Early Life
Verwoerd was born in the Netherlands. He was the second child of Anje Strik and Wilhelmus Johannes Verwoerd: he had an elder brother named Leendert and a younger sister named Lucie. His father was a shopkeeper and a deeply religious man who decided to move his family to South Africa in 1903 because of his sympathy towards the Afrikaner nation after the Second Boer War. In 1913, the family moved to Bulawayo, Southern Rhodesia, where the elder Verwoerd became an assistant evangelist in the Dutch Reformed Church.
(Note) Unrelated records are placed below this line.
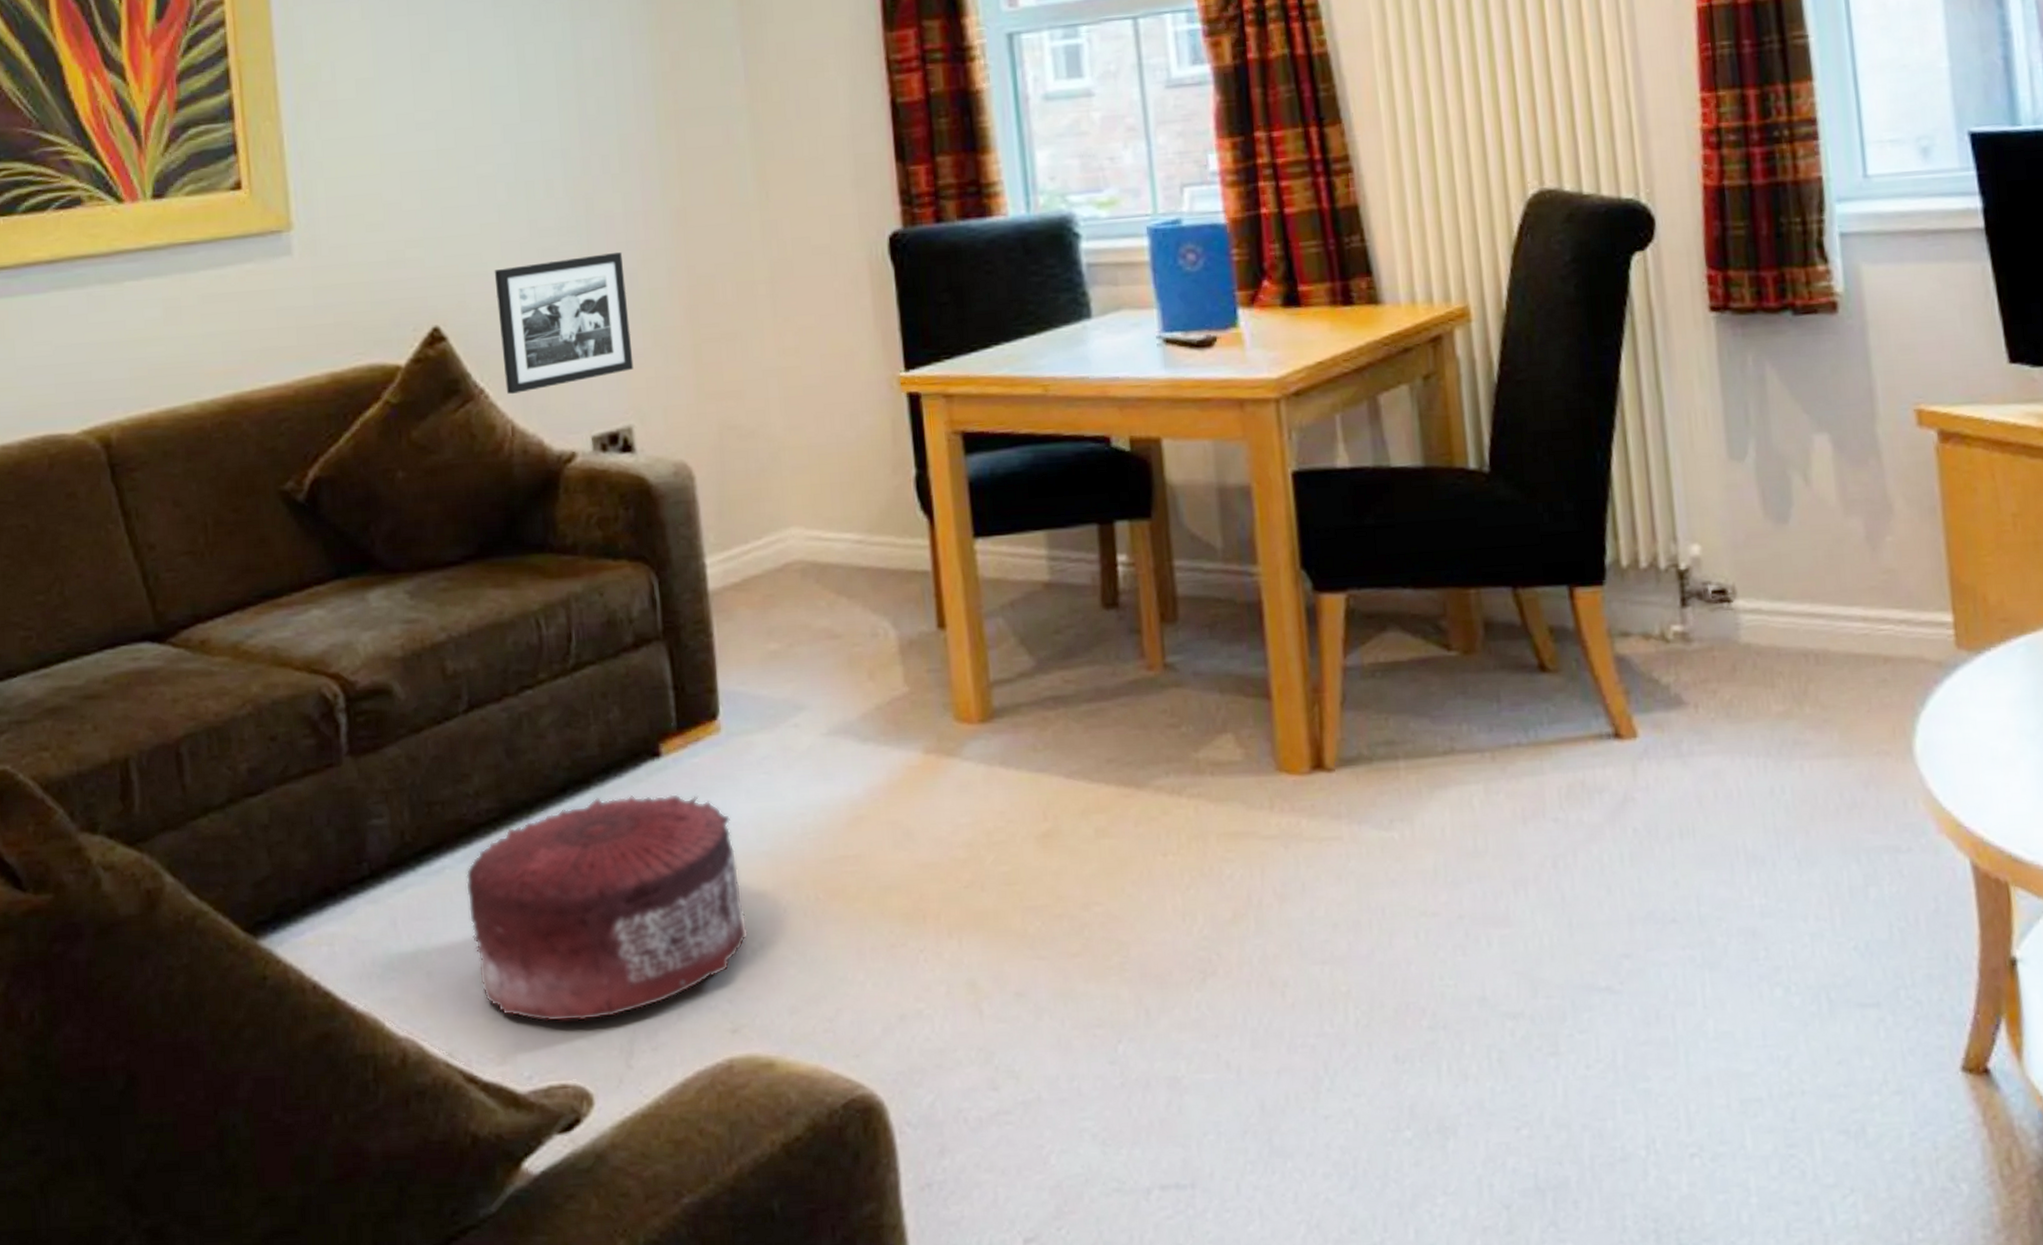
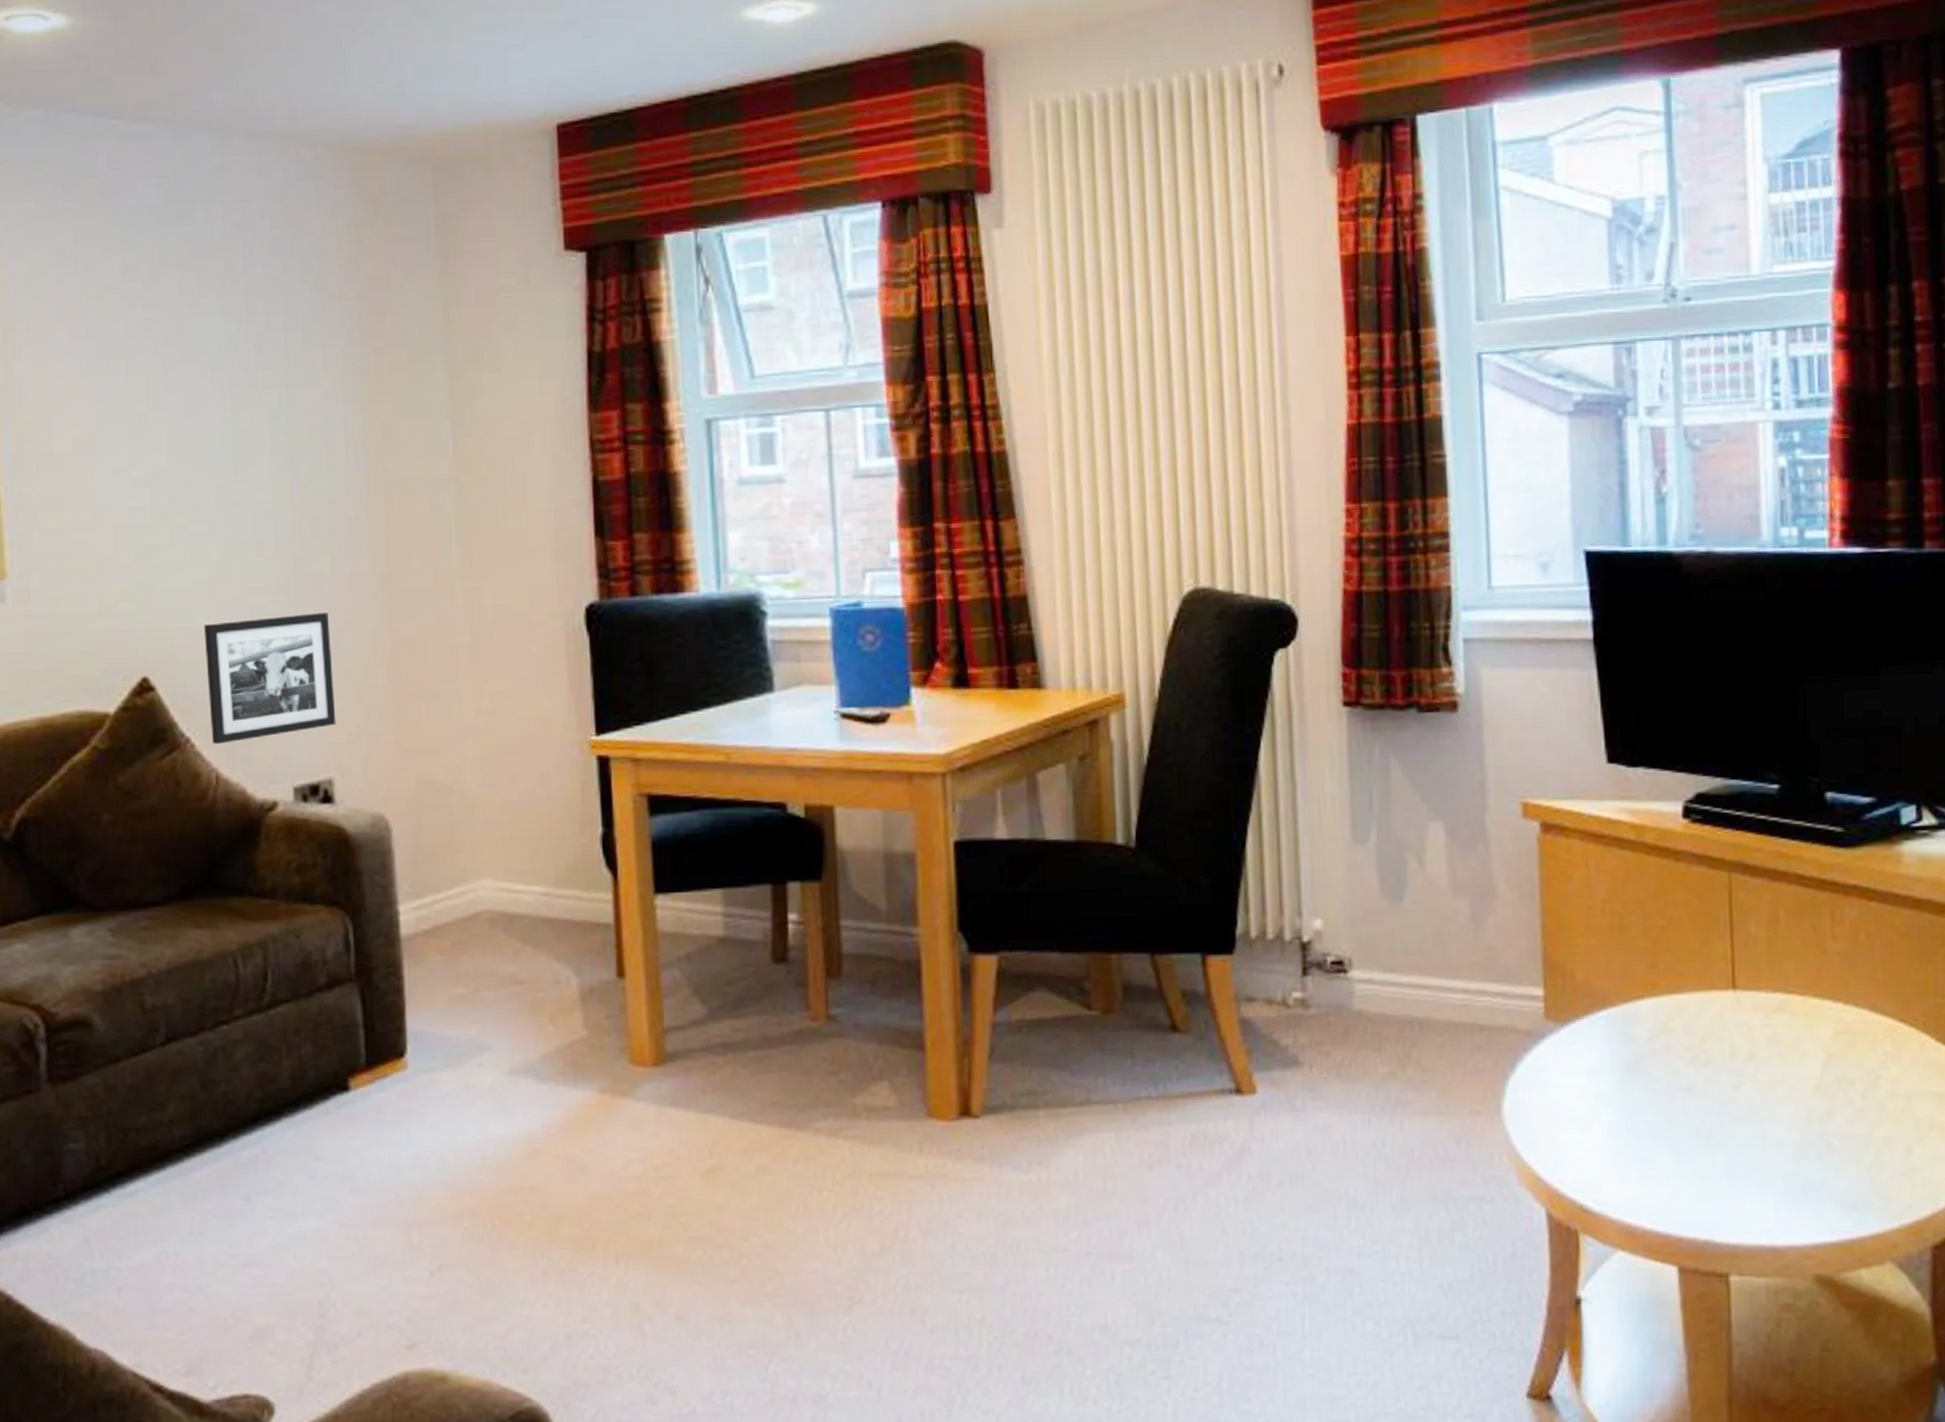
pouf: present [466,794,749,1022] -> none [158,1126,427,1337]

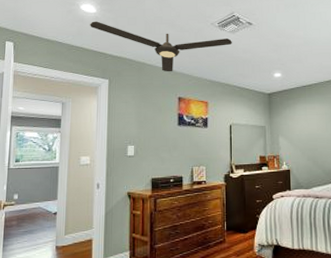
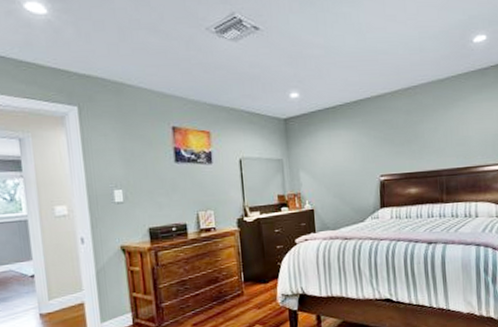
ceiling fan: present [90,21,232,72] -> none [41,26,235,95]

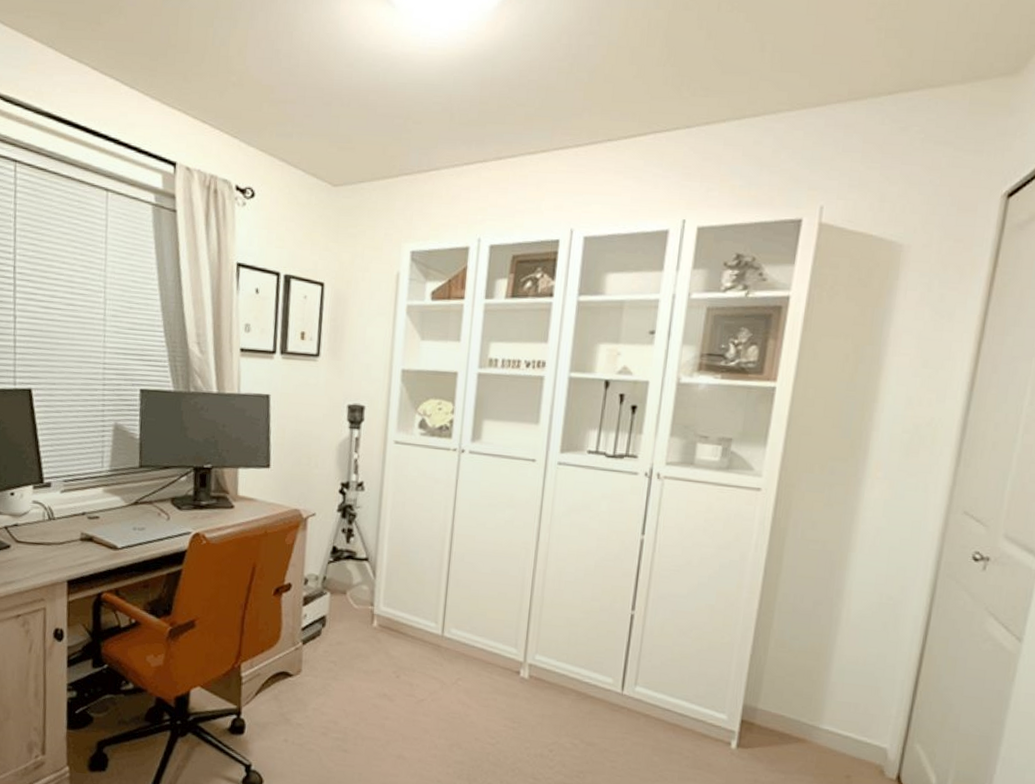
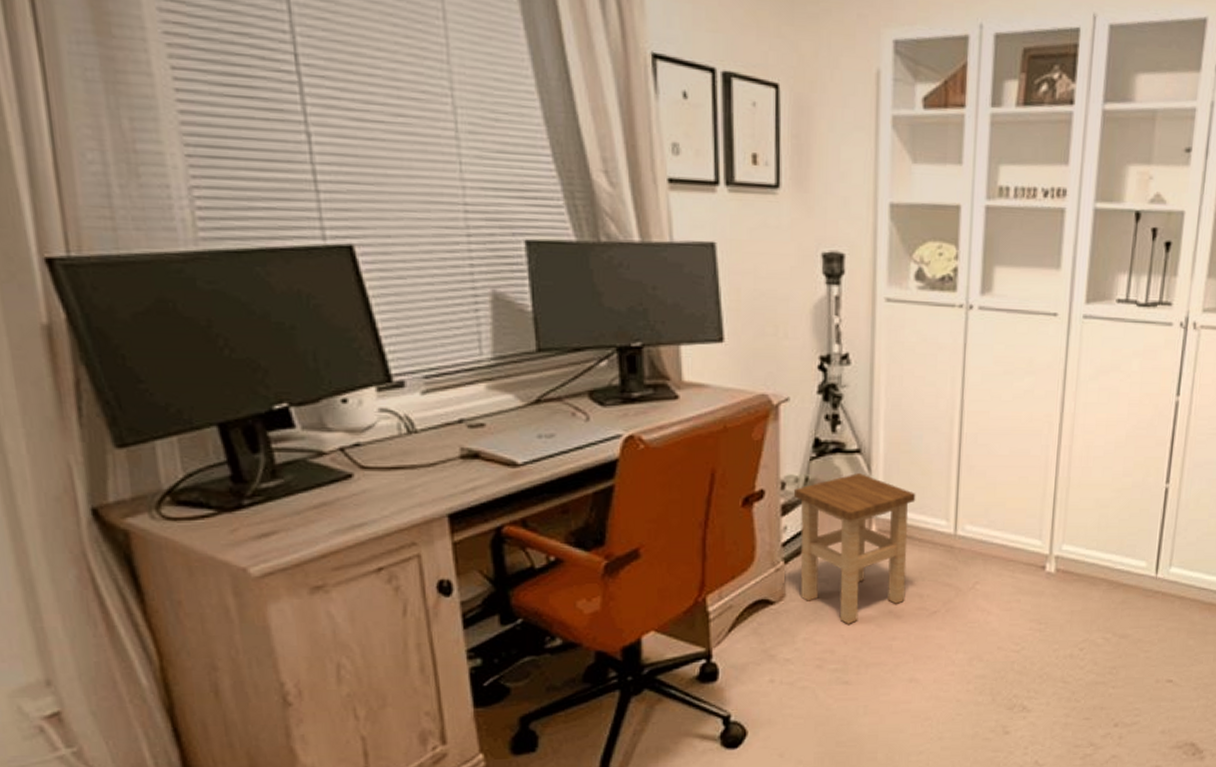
stool: none [313,577,411,701] -> present [793,473,916,624]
Hendrik Verwoerd attended Milton High School where he was awarded the Beit Scholarship, but was forced to decline because of his family’s move back to South Africa, Brandfort in the Orange Free State. Due to the worldwide spanish flu epidemic, Hendrik Verwoerd sat for his matriculation exams in February 1919, proving himself to be an able student at the Lutheran School in Wynberg and Wynberg Boys' High School, achieving first position in the Orange Free State and fifth in South Africa.
After his schooling, he proceeded to study theology at the University of Stellenbosch, later changing to psychology and philosophy. He was awarded a masters and a doctorate in psychology, both cum laude, and turned down an Abe Bailey scholarship to Oxford University, England, opting to continue his studies in psychology and theology in Germany. Verwoerd left for Germany in 1925, and stayed there during 1926, studying at the universities of Hamburg, Berlin and Leipzig. His later critics have at times suggested that this coincided with the rise of German National Socialism in the 1930s; however, according to the Dictionary of South African Biography of 1981, his stay predated it by a number of years. It has been speculated that he met with Eugen Fischer during his stay, but at this stage, social Darwinism was not the focus of Verwoerd's research. He published a number of works dating back to that time. Verwoerd's fiancee, Betsie Schoombie, joined him in Germany and they were subsequently married on 7 January 1927 in Hamburg. Later that year, he continued his studies in Britain and then in the United States of America. His lecture notes and memoranda at Stellenbosch stressed that there were no biological differences between the big racial groups, and concluded that "this was not really a factor in the development of a higher social civilisation by the Caucasians."
He published a number of works dating back to his time in Germany:
- "A method for the experimental production of emotions" (1926)
- "'n Bydrae tot die metodiek en probleemstelling vir die psigologiese ondersoek van koerante-advert" ("A contribution on the psychological methodology of newspaper advertisement") (1928)
- "The distribution of 'attention' and its testing" (1928)
- "Effects of fatigue on the distribution of attention" (1928)
- "A contribution to the experimental investigation of testimony" (1929?)
- "Oor die opstel van objektiewe persoonlikheidsbepalingskemas" ("Objective criteria to determine personality types") (1930?)
- "Oor die persoonlikheid van die mens en die beskrywing daarvan" ("On the human personality and the description thereof") (1930?)